When my father lay dying, one of the things I got for him was a music video, but not just any music video.  It had the most amazing music, and images from all over the world of waterfalls and incredible canyons and mountains and skies that are so beautiful they make you cry.  He watched that video hundreds of times.  It took him everywhere he might want to go, but couldn't, because his body was failing.  As an artist and a musician, I'm sure he would have played and painted those things for himself, but brain cancer stole that from him.  The efforts of many musicians and photographers gave a little of that beauty back to him.

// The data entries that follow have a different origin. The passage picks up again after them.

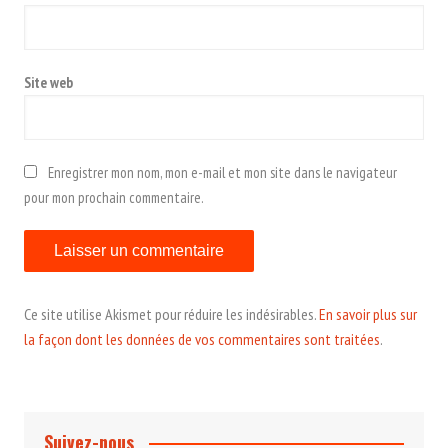
Site web
Enregistrer mon nom, mon e-mail et mon site dans le navigateur
pour mon prochain commentaire.
Ce site utilise Akismet pour réduire les indésirables.
En savoir plus sur
la façon dont les données de vos commentaires sont traitées
.
Suivez-nous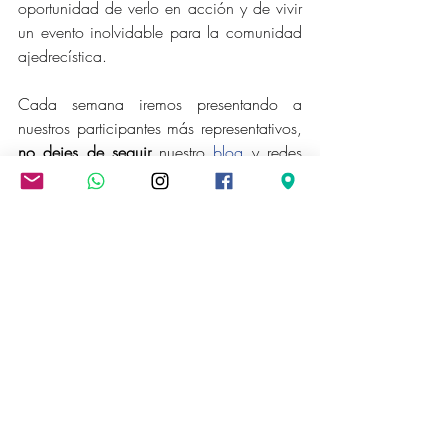
oportunidad de verlo en acción y de vivir 
un evento inolvidable para la comunidad 
ajedrecística.
Cada semana iremos presentando a 
nuestros participantes más representativos, 
no dejes de seguir
 nuestro 
blog
 y redes 
sociales (
Instagram
 y 
Facebook
).
Entradas recientes
Ver todo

Music can be many things.  It can be pure entertainment, but it can also be so much more.  Musicians don't always understand the power they have, or some do and disdain or ignore it.  But many musicians do understand, do respect, and absolutely love not just their own music but a diversity of music from all over the world.  It's a primal energy that hasn't fit very well with science until relatively recently in our history.  I believe we're overdue in recognizing the true, primal, potent value of music once again.  Support music therapy.  There's many ways to support it, but perhaps the most important one is to ask for it.


2 comments:

The Moody Minstrel said...

I'm sorry I wasn't able to be there even if I wasn't one of Cline's students (though I knew Lisa fairly well).

Still, hearing about how all these former fellow Putnam A-Choir members went on to become world-class musicians is suddenly leaving me feeling very humbled and my ego feeling very bruised...

Kami said...

Hey, I consider you world class! It would have been really wonderful if you could have been there. Maybe in a future year, since it seems we're all determined that this can't be just a one time thing.

I wish you did get a chance to get instruction from Cline. I think you would have had a lot of fun, and probably learned a heck of a lot more than I did. I was a lazy student.